“Filosofia Crucificada”



Eu adoro ser maçador e falar sobre os assuntos quando eles até parecem que já enjoam. Tomo Nausefe como uma grávida por causa dos aviões e por isso estou defendido. A reaparição do “holocausto terrorista” junto ao “dueto sem cordas” do judaísmo e da paixão de Cristo voltou a trazer-me à memória uma pessoa muito singular. Edith Stein. Ou se quisermos, Sta Teresa Benedita da Cruz, canonizada por João Paulo II em 98.

Não vou atascar isto de misticismos (a sua conversão está intimamente ligada à leitura de Sta Teresa), nem de interpretações judaico-cristãs (apesar dela poder representar, como já li algures, o mais “problemático” judeu depois de S. Paulo de Tarso), nem de variações sobre o seu passado de filósofa fenomenologista (foi discípula de Husserl, como muitos saberão)
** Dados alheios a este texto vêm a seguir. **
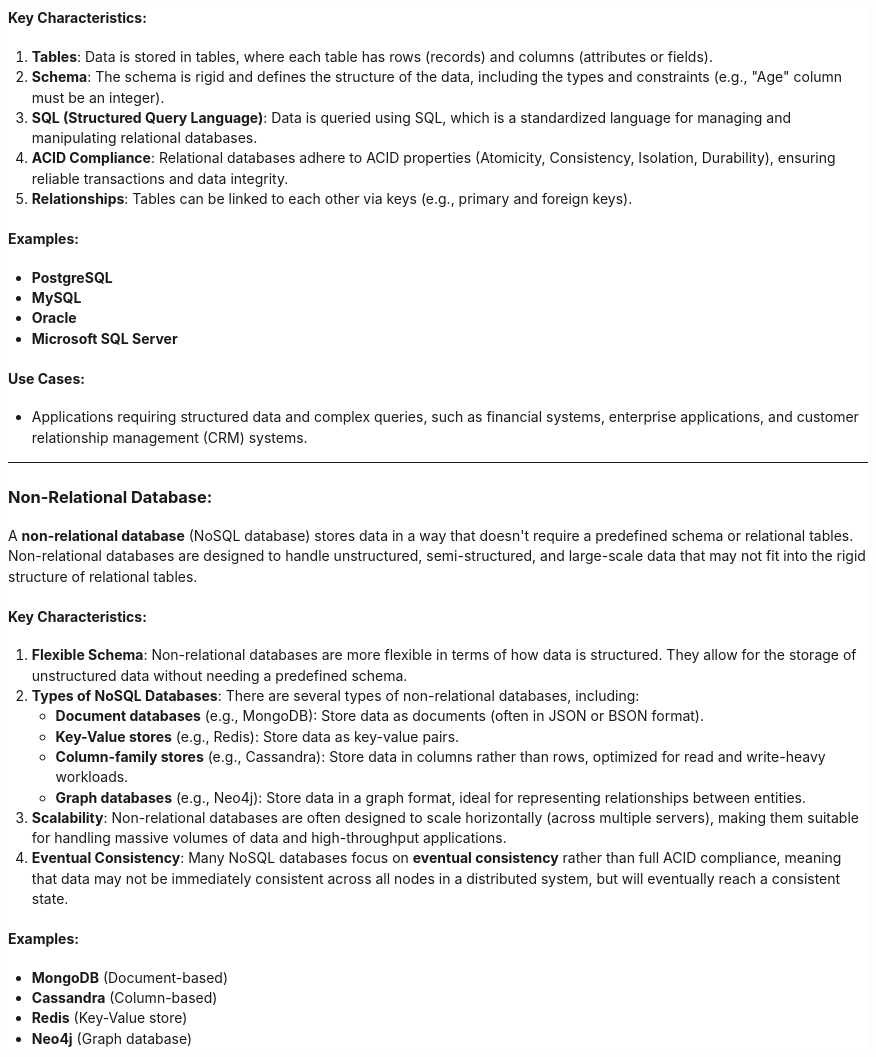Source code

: #### Key Characteristics:

1. **Tables**: Data is stored in tables, where each table has rows (records) and columns (attributes or fields).
2. **Schema**: The schema is rigid and defines the structure of the data, including the types and constraints (e.g., "Age" column must be an integer).
3. **SQL (Structured Query Language)**: Data is queried using SQL, which is a standardized language for managing and manipulating relational databases.
4. **ACID Compliance**: Relational databases adhere to ACID properties (Atomicity, Consistency, Isolation, Durability), ensuring reliable transactions and data integrity.
5. **Relationships**: Tables can be linked to each other via keys (e.g., primary and foreign keys).

#### Examples:

- **PostgreSQL**
- **MySQL**
- **Oracle**
- **Microsoft SQL Server**

#### Use Cases:

- Applications requiring structured data and complex queries, such as financial systems, enterprise applications, and customer relationship management (CRM) systems.

---

### Non-Relational Database:

A **non-relational database** (NoSQL database) stores data in a way that doesn't require a predefined schema or relational tables. Non-relational databases are designed to handle unstructured, semi-structured, and large-scale data that may not fit into the rigid structure of relational tables.

#### Key Characteristics:

1. **Flexible Schema**: Non-relational databases are more flexible in terms of how data is structured. They allow for the storage of unstructured data without needing a predefined schema.
2. **Types of NoSQL Databases**: There are several types of non-relational databases, including:
    - **Document databases** (e.g., MongoDB): Store data as documents (often in JSON or BSON format).
    - **Key-Value stores** (e.g., Redis): Store data as key-value pairs.
    - **Column-family stores** (e.g., Cassandra): Store data in columns rather than rows, optimized for read and write-heavy workloads.
    - **Graph databases** (e.g., Neo4j): Store data in a graph format, ideal for representing relationships between entities.
3. **Scalability**: Non-relational databases are often designed to scale horizontally (across multiple servers), making them suitable for handling massive volumes of data and high-throughput applications.
4. **Eventual Consistency**: Many NoSQL databases focus on **eventual consistency** rather than full ACID compliance, meaning that data may not be immediately consistent across all nodes in a distributed system, but will eventually reach a consistent state.

#### Examples:

- **MongoDB** (Document-based)
- **Cassandra** (Column-based)
- **Redis** (Key-Value store)
- **Neo4j** (Graph database)
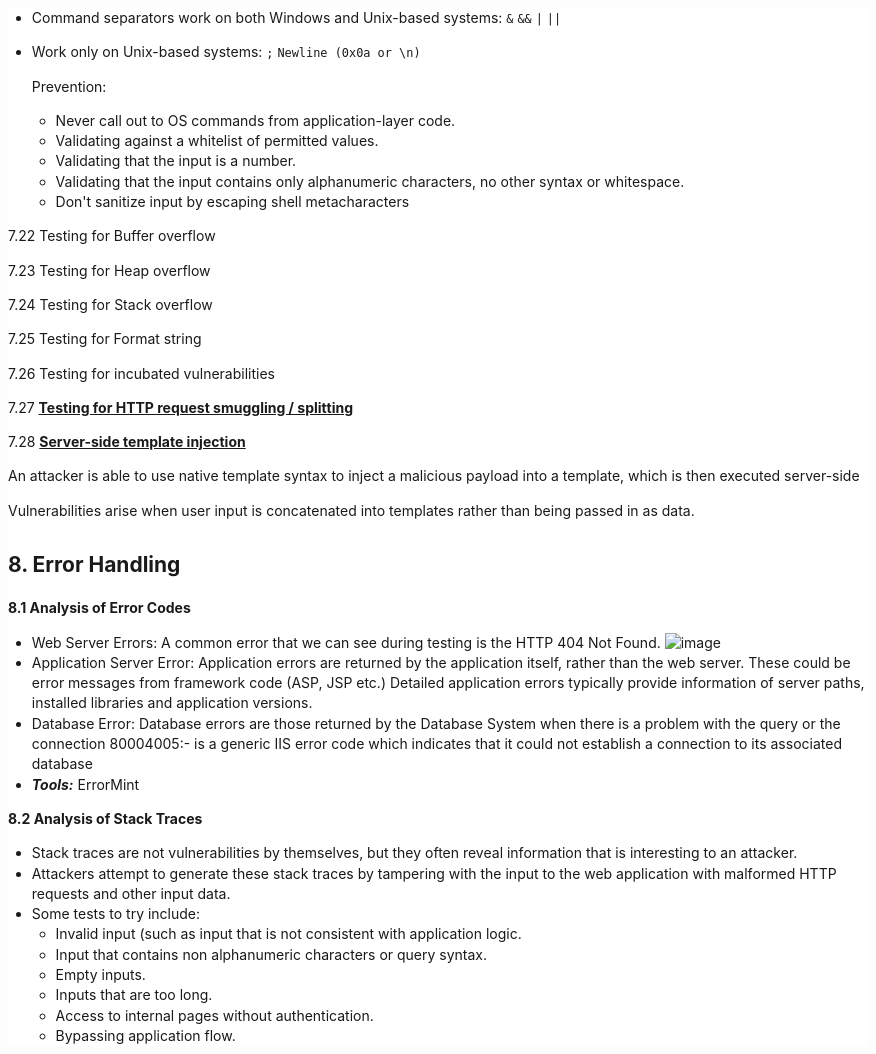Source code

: - Command separators work on both Windows and Unix-based systems: `&` `&&` `|` `||`
- Work only on Unix-based systems: `;` `Newline (0x0a or \n)`

  Prevention:
  - Never call out to OS commands from application-layer code.
  - Validating against a whitelist of permitted values.
  - Validating that the input is a number.
  - Validating that the input contains only alphanumeric characters, no other syntax or whitespace.
  - Don't sanitize input by escaping shell metacharacters
  
7.22 Testing for Buffer overflow

7.23 Testing for Heap overflow

7.24 Testing for Stack overflow

7.25 Testing for Format string

7.26 Testing for incubated vulnerabilities

7.27 [**Testing for HTTP request smuggling / splitting**](https://portswigger.net/web-security/request-smuggling)

7.28 [**Server-side template injection**](https://portswigger.net/web-security/server-side-template-injection)
  
  An attacker is able to use native template syntax to inject a malicious payload into a template, which is then executed server-side

  Vulnerabilities arise when user input is concatenated into templates rather than being passed in as data.
      
## 8. Error Handling

**8.1 Analysis of Error Codes**
 - Web Server Errors: A common error that we can see during testing is the HTTP 404 Not Found.
  ![image](https://user-images.githubusercontent.com/65315090/128235946-c405fb72-d3cd-495e-ba89-8b563fb9a3fc.png)
 - Application Server Error: Application errors are returned by the application itself, rather than the web server. These could be error messages from framework code (ASP, JSP etc.) Detailed application errors typically provide information of server paths, installed libraries and application versions.
 - Database Error: Database errors are those returned by the Database System when there is a problem with the query or the connection
     80004005:- is a generic IIS error code which indicates that it could not establish a connection to its associated database
- ***Tools:*** ErrorMint

**8.2 Analysis of Stack Traces**
 - Stack traces are not vulnerabilities by themselves, but they often reveal information that is interesting to an attacker. 
 - Attackers attempt to generate these stack traces by tampering with the input to the web application with malformed HTTP requests and other input data.
 - Some tests to try include:
    -	Invalid input (such as input that is not consistent with application logic.
    -	Input that contains non alphanumeric characters or query syntax.
    -	Empty inputs.
    -	Inputs that are too long.
    -	Access to internal pages without authentication.
    -	Bypassing application flow.
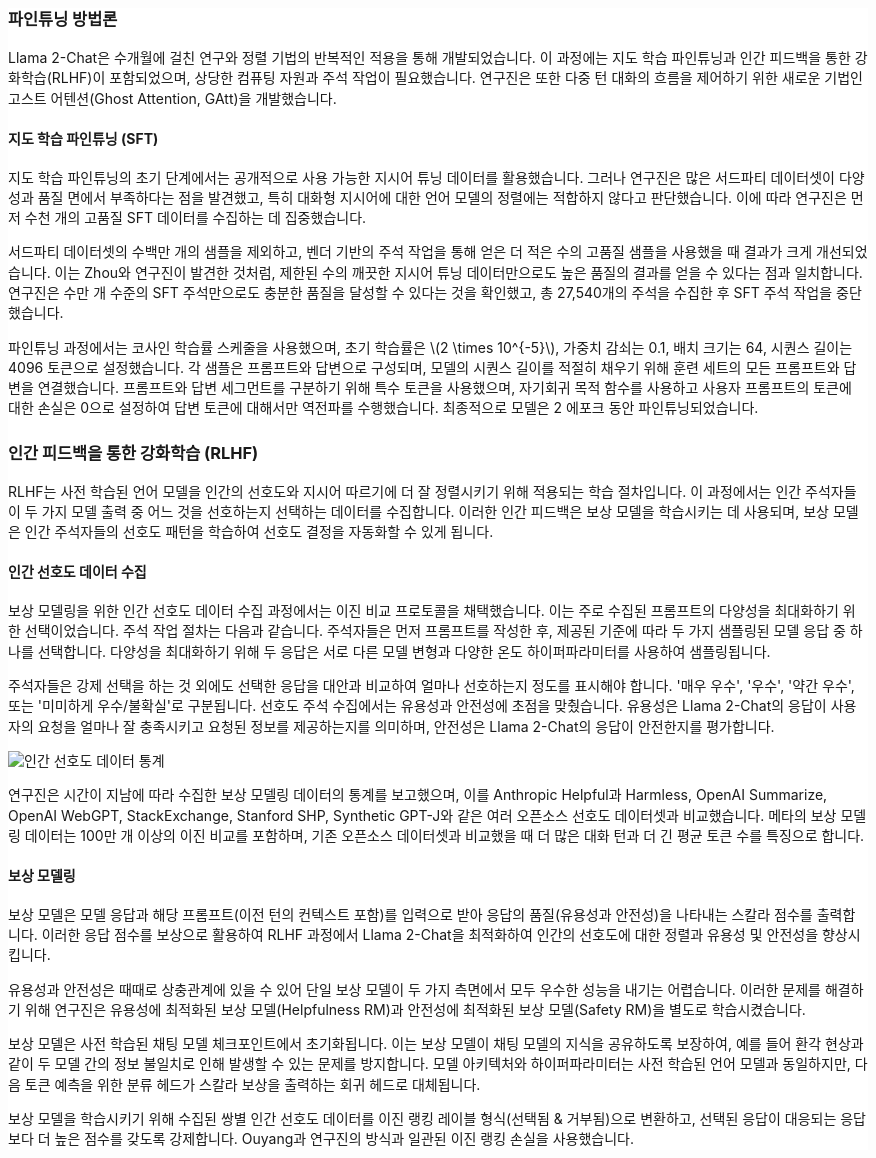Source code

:### 파인튜닝 방법론

Llama 2-Chat은 수개월에 걸친 연구와 정렬 기법의 반복적인 적용을 통해 개발되었습니다. 이 과정에는 지도 학습 파인튜닝과 인간 피드백을 통한 강화학습(RLHF)이 포함되었으며, 상당한 컴퓨팅 자원과 주석 작업이 필요했습니다. 연구진은 또한 다중 턴 대화의 흐름을 제어하기 위한 새로운 기법인 고스트 어텐션(Ghost Attention, GAtt)을 개발했습니다.

#### 지도 학습 파인튜닝 (SFT)

지도 학습 파인튜닝의 초기 단계에서는 공개적으로 사용 가능한 지시어 튜닝 데이터를 활용했습니다. 그러나 연구진은 많은 서드파티 데이터셋이 다양성과 품질 면에서 부족하다는 점을 발견했고, 특히 대화형 지시어에 대한 언어 모델의 정렬에는 적합하지 않다고 판단했습니다. 이에 따라 연구진은 먼저 수천 개의 고품질 SFT 데이터를 수집하는 데 집중했습니다.

서드파티 데이터셋의 수백만 개의 샘플을 제외하고, 벤더 기반의 주석 작업을 통해 얻은 더 적은 수의 고품질 샘플을 사용했을 때 결과가 크게 개선되었습니다. 이는 Zhou와 연구진이 발견한 것처럼, 제한된 수의 깨끗한 지시어 튜닝 데이터만으로도 높은 품질의 결과를 얻을 수 있다는 점과 일치합니다. 연구진은 수만 개 수준의 SFT 주석만으로도 충분한 품질을 달성할 수 있다는 것을 확인했고, 총 27,540개의 주석을 수집한 후 SFT 주석 작업을 중단했습니다.

파인튜닝 과정에서는 코사인 학습률 스케줄을 사용했으며, 초기 학습률은 \\(2 \times 10^{-5}\\), 가중치 감쇠는 0.1, 배치 크기는 64, 시퀀스 길이는 4096 토큰으로 설정했습니다. 각 샘플은 프롬프트와 답변으로 구성되며, 모델의 시퀀스 길이를 적절히 채우기 위해 훈련 세트의 모든 프롬프트와 답변을 연결했습니다. 프롬프트와 답변 세그먼트를 구분하기 위해 특수 토큰을 사용했으며, 자기회귀 목적 함수를 사용하고 사용자 프롬프트의 토큰에 대한 손실은 0으로 설정하여 답변 토큰에 대해서만 역전파를 수행했습니다. 최종적으로 모델은 2 에포크 동안 파인튜닝되었습니다.
### 인간 피드백을 통한 강화학습 (RLHF)

RLHF는 사전 학습된 언어 모델을 인간의 선호도와 지시어 따르기에 더 잘 정렬시키기 위해 적용되는 학습 절차입니다. 이 과정에서는 인간 주석자들이 두 가지 모델 출력 중 어느 것을 선호하는지 선택하는 데이터를 수집합니다. 이러한 인간 피드백은 보상 모델을 학습시키는 데 사용되며, 보상 모델은 인간 주석자들의 선호도 패턴을 학습하여 선호도 결정을 자동화할 수 있게 됩니다.

#### 인간 선호도 데이터 수집

보상 모델링을 위한 인간 선호도 데이터 수집 과정에서는 이진 비교 프로토콜을 채택했습니다. 이는 주로 수집된 프롬프트의 다양성을 최대화하기 위한 선택이었습니다. 주석 작업 절차는 다음과 같습니다. 주석자들은 먼저 프롬프트를 작성한 후, 제공된 기준에 따라 두 가지 샘플링된 모델 응답 중 하나를 선택합니다. 다양성을 최대화하기 위해 두 응답은 서로 다른 모델 변형과 다양한 온도 하이퍼파라미터를 사용하여 샘플링됩니다.

주석자들은 강제 선택을 하는 것 외에도 선택한 응답을 대안과 비교하여 얼마나 선호하는지 정도를 표시해야 합니다. '매우 우수', '우수', '약간 우수', 또는 '미미하게 우수/불확실'로 구분됩니다. 선호도 주석 수집에서는 유용성과 안전성에 초점을 맞췄습니다. 유용성은 Llama 2-Chat의 응답이 사용자의 요청을 얼마나 잘 충족시키고 요청된 정보를 제공하는지를 의미하며, 안전성은 Llama 2-Chat의 응답이 안전한지를 평가합니다.

![인간 선호도 데이터 통계](https://ar5iv.org//html/2307.09288/assets/x6.png)

연구진은 시간이 지남에 따라 수집한 보상 모델링 데이터의 통계를 보고했으며, 이를 Anthropic Helpful과 Harmless, OpenAI Summarize, OpenAI WebGPT, StackExchange, Stanford SHP, Synthetic GPT-J와 같은 여러 오픈소스 선호도 데이터셋과 비교했습니다. 메타의 보상 모델링 데이터는 100만 개 이상의 이진 비교를 포함하며, 기존 오픈소스 데이터셋과 비교했을 때 더 많은 대화 턴과 더 긴 평균 토큰 수를 특징으로 합니다.
#### 보상 모델링

보상 모델은 모델 응답과 해당 프롬프트(이전 턴의 컨텍스트 포함)를 입력으로 받아 응답의 품질(유용성과 안전성)을 나타내는 스칼라 점수를 출력합니다. 이러한 응답 점수를 보상으로 활용하여 RLHF 과정에서 Llama 2-Chat을 최적화하여 인간의 선호도에 대한 정렬과 유용성 및 안전성을 향상시킵니다.

유용성과 안전성은 때때로 상충관계에 있을 수 있어 단일 보상 모델이 두 가지 측면에서 모두 우수한 성능을 내기는 어렵습니다. 이러한 문제를 해결하기 위해 연구진은 유용성에 최적화된 보상 모델(Helpfulness RM)과 안전성에 최적화된 보상 모델(Safety RM)을 별도로 학습시켰습니다.

보상 모델은 사전 학습된 채팅 모델 체크포인트에서 초기화됩니다. 이는 보상 모델이 채팅 모델의 지식을 공유하도록 보장하여, 예를 들어 환각 현상과 같이 두 모델 간의 정보 불일치로 인해 발생할 수 있는 문제를 방지합니다. 모델 아키텍처와 하이퍼파라미터는 사전 학습된 언어 모델과 동일하지만, 다음 토큰 예측을 위한 분류 헤드가 스칼라 보상을 출력하는 회귀 헤드로 대체됩니다.

보상 모델을 학습시키기 위해 수집된 쌍별 인간 선호도 데이터를 이진 랭킹 레이블 형식(선택됨 & 거부됨)으로 변환하고, 선택된 응답이 대응되는 응답보다 더 높은 점수를 갖도록 강제합니다. Ouyang과 연구진의 방식과 일관된 이진 랭킹 손실을 사용했습니다.

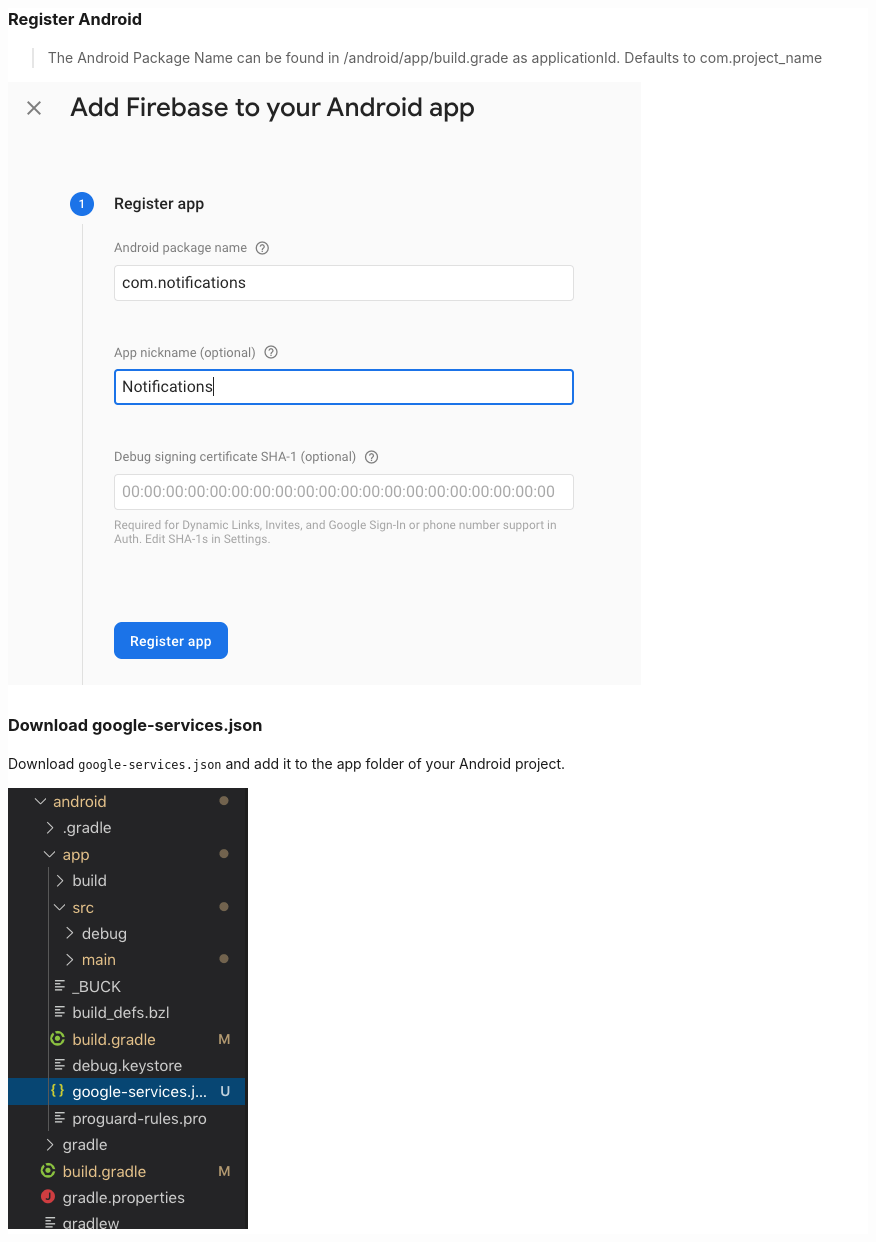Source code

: ### Register Android
> The Android Package Name can be found in /android/app/build.grade as applicationId. 
> Defaults to com.project_name

![Register Android](./register_android.png "Register Android")

### Download google-services.json
Download `google-services.json` and add it to the app folder of your Android project.

![Android Directory](./android_dir.png "Android Directory")
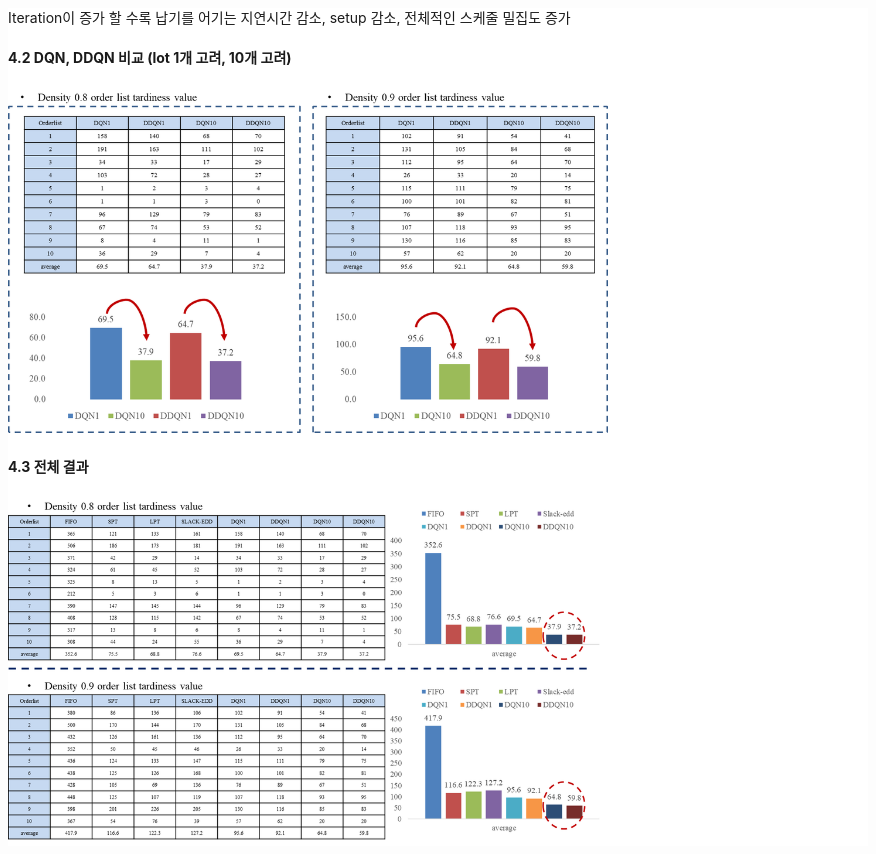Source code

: Iteration이 증가 할 수록 납기를 어기는 지연시간 감소, setup 감소, 전체적인 스케줄 밀집도 증가  

#### 4.2 DQN, DDQN 비교 (lot 1개 고려, 10개 고려)

<img src='/img/scheduler9.png' width='600'>

#### 4.3 전체 결과

<img src='/img/scheduler10.png' width='600'>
Edith morre em Auschwitz quando estaria a escrever um livro num mosteiro carmelita holandês: “ A ciência da Cruz”. E aqui paro porque já estou a abusar da “piridoxina” e da “diciclomina” (fui ver à caixa estejam descansados...).

- «Nunca consegues manter um discurso coerente, sem a bengala das piaditas»

- «Deixa-me em paz. Se não percebes o que digo, limita-te a estar calado»


A vida de Edith deixa muitas mensagens pouco óbvias. Vivem entrelaçadas, parecem não ser do nosso tempo, e mais ainda, nem sequer estão impregnadas daqueles modelos de santidade que vêm no catálogo. Revelou-se uma mulher que foi ao mais fundo das coisas e que depois se entregou a um “heróico” despojamento intelectual. Associou ao seu martírio de sangue um “martírio de inteligência”. Depois de ter escrito que “pensar já não era uma actividade meramente racional, mas sim a activação de todas as forças da alma”, e que “a essência desta era estar aberta para dentro”, descobre que «só Deus é capaz de acolher a entrega plena duma pessoa». E silencia-se.

- «És muito esquisito»

- «Nem queiras saber»

(bem isto são só as falas que oiço entre o Scar e o Simba no vídeo do “Rei Leão”)


Edith Stein não se pode dizer que tenha tido uma vida de grande sofrimento. Talvez tenha passado pela provação de ser acusada pela família de que, enquanto o povo judeu já era massacrado, ela se ia refugiar num convento, mas de resto viveu embrenhada dos seus pensamentos e estudos, e até parece que foi dispensada das tarefas mais comezinhas do convento. Dizia inclusivamente que para o renascimento espiritual era apenas necessária a «capacidade passiva de acolhimento que reside no fundo da estrutura da pessoa». Continuava fora do catálogo dos altares.



A ligação de Edith aos “tempos de casino” em que vivemos chegou-me mais clara quando relembrei e reli a homilia de João Paulo II aquando da sua canonização: “Nada é mais eloquente que a Cruz que se quer silenciar!”. It’s the point! “Ficou” Padroeira da Europa. Judia. Prussiana. Convertida a uma religião que se revolve interna e eternamente entre a tolerância e a intransigência, mas saída da riqueza do seu judaísmo natal. Convertida no seio de uma filosofia que apontava no sentido das coisas afastando o espírito dum idealismo cepticista. Morre aos braços dum terrorismo de estado, pela sua condição, que não tinha renegado mas que teria sublimado, como uma Ester pobre e impotente (como parece gostava de se chamar). Apanhada no silêncio dum Carmelo. «Anda, Rosa vamos dar a vida pelo nosso povo»- teria dito à irmã antes de receber o bafo de morte.

Bafo esse soprado por um terrorista de bigode, que se estivéssemos à espera do diálogo, bem podíamos ter esperado sentados.



Eu não tenho mesmo muito jeito para isto. Mas às vezes é mais forte que eu.

O título deste post é adaptado dum livro de Joachim Bouflet sobre Edith. Livro esse que não li.